Aldi, said Daunt, is the first to admit it still has a long way to go, many trucks on the road, and an extensive supply chain reliant on fossil fuels. But “we will continue to work within our business and closely with our business partners to reduce emissions and preference renewable sources of energy.” 

The Epho/Aldi panel partnership will reduce the supermarket’s carbon emissions by 41,000 tonnes annually, the equivalent of removing 11,700 cars from the road. 

Epho is no stranger to supermarket clients. In July 2020, Epho dramatically called in air support via the use of a helicopter to lift its solar systems onto 12 separate rooftops at Woolworths headquarters after restricted crane locations forced the installer to think outside the box. 

But of course, it takes a certain manner of confidence to call in a chopper, the kind of secure confidence provided by experience. Epho and Aldi partnered up way back in 2015, but only delivered one store installation in that year and one more the following year. Now Aldi has more on-site solar systems than any company in Australia, most of them 100 kW systems installed in a staggering 100 business day period by Epho, but also featuring larger urban solar power stations on distribution centres such as that at Regency Park, South Australia (650 kW), Brendale, Queensland (1 MW), Derrimut, Victoria (1.4 MW), and Dandenong, Victoria (1.5 MW). 

Epho’s managing director Oliver Hartley said that Epho’s now well refined and swift installation process, which could be likened to a well-oiled machine if oil weren’t made so redundant by solar, is the product of ‘lean thinking’ concepts “across all aspects of the processes from engineering, logistics, construction to operation. 

Epho’s head of operations Luke Butterworth said that in order to “meet Aldi’s stringent requirements and maintain its award-winning customer experience at all times, the actual installation needed to happen in a ‘ghost-like’ manner with absolutely minimal disturbance to the normal operation of the Aldi store.” 

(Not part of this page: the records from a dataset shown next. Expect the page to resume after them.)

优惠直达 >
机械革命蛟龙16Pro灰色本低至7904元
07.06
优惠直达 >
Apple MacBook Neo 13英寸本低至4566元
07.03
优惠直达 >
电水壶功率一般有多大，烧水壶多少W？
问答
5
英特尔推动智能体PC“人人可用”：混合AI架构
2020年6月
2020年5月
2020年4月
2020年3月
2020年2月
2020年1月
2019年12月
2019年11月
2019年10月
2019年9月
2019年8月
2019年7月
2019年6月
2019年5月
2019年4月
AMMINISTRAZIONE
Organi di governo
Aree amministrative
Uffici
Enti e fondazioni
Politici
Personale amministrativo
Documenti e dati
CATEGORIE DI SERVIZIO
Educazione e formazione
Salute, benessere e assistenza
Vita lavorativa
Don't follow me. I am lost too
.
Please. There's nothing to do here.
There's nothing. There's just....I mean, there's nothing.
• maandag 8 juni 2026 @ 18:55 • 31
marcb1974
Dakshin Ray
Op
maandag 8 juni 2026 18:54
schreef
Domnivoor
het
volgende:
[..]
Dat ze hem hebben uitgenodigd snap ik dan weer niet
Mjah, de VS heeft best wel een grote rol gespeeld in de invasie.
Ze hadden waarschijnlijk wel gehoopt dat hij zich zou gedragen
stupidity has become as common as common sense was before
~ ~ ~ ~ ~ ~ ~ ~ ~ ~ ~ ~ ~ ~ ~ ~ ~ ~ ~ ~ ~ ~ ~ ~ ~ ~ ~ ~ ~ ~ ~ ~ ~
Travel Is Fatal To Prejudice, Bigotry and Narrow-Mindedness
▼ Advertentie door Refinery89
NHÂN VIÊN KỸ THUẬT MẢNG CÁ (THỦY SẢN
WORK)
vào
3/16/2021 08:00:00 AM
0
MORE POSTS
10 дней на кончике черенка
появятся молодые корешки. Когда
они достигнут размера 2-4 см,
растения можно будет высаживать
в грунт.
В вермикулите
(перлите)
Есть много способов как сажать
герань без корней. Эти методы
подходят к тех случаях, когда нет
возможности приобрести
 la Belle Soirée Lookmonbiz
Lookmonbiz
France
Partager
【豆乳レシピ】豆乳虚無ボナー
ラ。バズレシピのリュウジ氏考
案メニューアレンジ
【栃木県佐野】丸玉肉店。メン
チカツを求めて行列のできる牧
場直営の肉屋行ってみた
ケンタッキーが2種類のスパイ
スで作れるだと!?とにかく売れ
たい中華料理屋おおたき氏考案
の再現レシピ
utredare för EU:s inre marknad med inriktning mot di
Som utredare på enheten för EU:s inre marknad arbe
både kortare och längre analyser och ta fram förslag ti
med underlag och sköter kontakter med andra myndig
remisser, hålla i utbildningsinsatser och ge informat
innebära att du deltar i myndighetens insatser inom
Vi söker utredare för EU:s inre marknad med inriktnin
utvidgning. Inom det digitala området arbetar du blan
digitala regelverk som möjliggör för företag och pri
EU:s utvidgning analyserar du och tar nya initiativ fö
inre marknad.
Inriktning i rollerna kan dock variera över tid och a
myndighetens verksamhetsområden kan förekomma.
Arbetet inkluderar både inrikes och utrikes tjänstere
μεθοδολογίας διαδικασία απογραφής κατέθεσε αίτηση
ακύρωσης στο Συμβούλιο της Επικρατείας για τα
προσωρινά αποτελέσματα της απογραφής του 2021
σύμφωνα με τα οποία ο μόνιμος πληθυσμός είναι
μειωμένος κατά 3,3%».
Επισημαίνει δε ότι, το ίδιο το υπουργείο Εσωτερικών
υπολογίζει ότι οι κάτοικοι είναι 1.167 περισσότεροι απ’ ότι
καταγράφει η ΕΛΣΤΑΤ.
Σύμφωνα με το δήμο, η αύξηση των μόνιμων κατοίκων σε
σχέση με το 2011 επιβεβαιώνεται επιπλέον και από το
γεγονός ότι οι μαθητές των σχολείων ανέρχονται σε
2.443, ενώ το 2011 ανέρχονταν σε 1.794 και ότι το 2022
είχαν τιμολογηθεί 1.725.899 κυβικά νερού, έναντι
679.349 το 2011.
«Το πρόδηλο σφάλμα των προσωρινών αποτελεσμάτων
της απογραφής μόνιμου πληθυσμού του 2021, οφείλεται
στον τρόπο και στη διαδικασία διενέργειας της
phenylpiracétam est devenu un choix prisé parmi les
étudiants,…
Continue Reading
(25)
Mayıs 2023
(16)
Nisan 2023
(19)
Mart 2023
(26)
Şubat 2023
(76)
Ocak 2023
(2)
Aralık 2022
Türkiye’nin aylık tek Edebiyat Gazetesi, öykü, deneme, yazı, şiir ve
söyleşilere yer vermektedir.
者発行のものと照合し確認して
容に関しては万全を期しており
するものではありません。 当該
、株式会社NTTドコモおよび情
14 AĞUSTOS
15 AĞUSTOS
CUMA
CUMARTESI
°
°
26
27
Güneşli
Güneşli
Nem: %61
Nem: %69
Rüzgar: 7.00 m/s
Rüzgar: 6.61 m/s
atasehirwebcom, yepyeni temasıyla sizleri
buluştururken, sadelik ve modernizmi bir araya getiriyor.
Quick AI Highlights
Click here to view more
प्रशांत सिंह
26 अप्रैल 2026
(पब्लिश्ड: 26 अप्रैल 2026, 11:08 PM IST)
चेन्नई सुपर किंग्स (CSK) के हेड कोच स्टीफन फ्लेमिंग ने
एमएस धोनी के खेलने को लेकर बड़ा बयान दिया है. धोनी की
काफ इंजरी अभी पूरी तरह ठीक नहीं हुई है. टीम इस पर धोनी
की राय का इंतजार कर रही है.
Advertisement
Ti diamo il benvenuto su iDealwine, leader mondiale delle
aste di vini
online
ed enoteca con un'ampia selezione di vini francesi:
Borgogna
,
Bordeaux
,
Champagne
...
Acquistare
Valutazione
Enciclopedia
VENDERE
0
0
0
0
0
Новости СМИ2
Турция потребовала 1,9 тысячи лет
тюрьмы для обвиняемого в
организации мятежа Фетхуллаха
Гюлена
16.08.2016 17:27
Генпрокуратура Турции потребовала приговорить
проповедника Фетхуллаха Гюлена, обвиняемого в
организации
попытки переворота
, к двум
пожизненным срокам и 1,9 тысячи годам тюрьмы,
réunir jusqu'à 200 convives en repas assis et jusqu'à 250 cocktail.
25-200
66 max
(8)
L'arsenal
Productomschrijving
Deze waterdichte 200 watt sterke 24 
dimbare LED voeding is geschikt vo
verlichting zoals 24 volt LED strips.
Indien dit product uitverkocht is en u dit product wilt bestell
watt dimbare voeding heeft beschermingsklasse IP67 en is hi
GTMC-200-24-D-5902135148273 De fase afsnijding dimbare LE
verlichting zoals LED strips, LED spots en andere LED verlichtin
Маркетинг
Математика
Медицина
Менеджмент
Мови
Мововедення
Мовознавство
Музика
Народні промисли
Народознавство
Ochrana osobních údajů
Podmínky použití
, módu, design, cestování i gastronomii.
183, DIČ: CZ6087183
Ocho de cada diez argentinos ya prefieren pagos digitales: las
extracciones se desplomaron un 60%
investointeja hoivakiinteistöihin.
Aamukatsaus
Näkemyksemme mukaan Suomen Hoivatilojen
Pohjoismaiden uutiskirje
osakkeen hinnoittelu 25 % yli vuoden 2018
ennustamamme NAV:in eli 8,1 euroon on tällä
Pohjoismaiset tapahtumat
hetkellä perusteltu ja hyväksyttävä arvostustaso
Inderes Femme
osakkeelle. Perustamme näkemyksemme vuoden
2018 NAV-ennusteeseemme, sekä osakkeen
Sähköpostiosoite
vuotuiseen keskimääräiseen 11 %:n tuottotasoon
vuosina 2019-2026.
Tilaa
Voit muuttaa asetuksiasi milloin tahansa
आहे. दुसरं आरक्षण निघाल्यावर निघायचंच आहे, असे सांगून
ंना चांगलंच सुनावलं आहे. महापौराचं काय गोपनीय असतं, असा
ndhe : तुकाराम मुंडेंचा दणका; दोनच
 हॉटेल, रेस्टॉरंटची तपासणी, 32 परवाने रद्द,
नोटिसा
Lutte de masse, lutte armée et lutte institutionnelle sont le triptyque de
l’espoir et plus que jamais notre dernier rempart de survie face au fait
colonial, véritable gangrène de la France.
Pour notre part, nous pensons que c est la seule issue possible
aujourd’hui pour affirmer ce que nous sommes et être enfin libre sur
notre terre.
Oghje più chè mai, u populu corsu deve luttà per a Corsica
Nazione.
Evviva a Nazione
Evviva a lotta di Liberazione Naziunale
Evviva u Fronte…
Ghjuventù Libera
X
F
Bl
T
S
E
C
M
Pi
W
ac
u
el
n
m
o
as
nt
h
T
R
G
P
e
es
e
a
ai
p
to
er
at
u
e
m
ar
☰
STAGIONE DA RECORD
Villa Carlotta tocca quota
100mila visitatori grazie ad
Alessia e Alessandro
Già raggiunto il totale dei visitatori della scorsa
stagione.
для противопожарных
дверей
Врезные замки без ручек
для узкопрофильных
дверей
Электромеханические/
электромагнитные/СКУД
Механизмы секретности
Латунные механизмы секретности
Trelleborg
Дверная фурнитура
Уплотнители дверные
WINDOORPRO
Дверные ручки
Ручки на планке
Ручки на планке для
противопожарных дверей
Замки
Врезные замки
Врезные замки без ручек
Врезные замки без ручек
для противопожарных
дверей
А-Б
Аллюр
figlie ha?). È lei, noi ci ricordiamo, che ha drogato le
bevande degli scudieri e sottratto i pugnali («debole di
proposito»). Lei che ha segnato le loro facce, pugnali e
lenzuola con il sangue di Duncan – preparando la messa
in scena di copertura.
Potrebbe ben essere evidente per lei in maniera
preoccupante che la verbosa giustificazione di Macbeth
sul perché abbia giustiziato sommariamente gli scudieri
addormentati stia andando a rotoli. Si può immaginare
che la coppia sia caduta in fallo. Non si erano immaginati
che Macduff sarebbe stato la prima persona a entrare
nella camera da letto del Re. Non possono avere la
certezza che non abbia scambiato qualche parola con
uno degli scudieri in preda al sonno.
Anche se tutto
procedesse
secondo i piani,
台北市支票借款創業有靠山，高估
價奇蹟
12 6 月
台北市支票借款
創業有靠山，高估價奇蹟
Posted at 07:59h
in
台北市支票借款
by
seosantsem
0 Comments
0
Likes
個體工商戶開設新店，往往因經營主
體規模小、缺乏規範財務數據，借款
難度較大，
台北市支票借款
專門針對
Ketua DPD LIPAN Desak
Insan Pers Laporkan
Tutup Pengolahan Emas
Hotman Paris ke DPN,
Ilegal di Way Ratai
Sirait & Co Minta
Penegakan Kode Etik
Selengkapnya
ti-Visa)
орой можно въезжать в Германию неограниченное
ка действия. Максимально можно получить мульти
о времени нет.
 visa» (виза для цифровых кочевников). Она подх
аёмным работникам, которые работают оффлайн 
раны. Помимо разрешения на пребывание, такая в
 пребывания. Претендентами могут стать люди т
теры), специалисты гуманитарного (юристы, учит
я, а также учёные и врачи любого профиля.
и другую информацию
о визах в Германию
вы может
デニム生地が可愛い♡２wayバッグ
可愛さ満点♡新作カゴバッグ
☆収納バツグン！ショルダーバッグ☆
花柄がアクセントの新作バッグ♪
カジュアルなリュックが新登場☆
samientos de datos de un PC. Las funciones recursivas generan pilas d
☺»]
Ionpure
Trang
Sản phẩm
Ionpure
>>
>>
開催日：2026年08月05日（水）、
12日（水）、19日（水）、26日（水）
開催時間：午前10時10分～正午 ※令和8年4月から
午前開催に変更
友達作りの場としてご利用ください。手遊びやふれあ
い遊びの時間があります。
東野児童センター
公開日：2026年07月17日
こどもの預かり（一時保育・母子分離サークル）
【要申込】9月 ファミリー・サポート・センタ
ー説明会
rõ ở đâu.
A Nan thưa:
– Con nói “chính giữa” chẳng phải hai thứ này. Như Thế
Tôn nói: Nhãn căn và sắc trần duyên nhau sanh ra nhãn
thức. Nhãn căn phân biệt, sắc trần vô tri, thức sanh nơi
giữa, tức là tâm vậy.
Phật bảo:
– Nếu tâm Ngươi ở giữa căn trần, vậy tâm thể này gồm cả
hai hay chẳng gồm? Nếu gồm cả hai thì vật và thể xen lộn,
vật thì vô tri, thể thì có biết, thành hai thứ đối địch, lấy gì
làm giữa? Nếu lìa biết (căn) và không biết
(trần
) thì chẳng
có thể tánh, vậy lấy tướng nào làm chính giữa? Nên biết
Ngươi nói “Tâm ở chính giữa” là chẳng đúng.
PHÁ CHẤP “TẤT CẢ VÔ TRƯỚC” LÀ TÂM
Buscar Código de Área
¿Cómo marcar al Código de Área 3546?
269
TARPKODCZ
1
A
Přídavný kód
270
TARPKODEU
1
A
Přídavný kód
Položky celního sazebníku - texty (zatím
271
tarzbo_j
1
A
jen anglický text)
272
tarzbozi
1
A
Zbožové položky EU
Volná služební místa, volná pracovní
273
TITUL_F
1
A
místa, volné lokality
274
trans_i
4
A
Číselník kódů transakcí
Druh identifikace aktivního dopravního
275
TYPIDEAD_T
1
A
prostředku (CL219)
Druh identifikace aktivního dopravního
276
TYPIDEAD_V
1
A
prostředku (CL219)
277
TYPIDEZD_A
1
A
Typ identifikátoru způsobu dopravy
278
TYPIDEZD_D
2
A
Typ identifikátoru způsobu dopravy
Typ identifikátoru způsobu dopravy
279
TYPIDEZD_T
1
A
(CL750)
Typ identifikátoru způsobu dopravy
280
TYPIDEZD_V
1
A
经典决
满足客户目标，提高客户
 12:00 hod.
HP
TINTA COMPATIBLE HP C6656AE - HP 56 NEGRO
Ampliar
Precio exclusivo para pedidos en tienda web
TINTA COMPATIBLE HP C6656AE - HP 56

This ‘ghost-like’ manner also meant that Epho could continue its installations during Covid-19, its refined process meaning the rollout could continue with safe adherence to health guidelines and keep 150 Epho employees and contractors across the country in work. “We even hired new employees during the pandemic,” boasts Hartley. 

By the end of 2020, the Aldi/Epho partnership will also be boasting, boasting 24 MW of on-site solar energy, an achievement few would have predicted back in 2015 when Epho installed Aldi Australia’s first on-site solar system at its store in Tweed Heads, NSW. 

Offsite generation

On top of its long-term commitment to solar generation on-site at its properties nationwide, Aldi Australia has also signed two 10-year PPAs with the Dundonnell Wind Farm in Victoria and the Collector Wind Farm in the New South Wales Southern Tablelands. Aldi will purchase 6% and 19.4% of clean energy generated by these wind farms, respectively.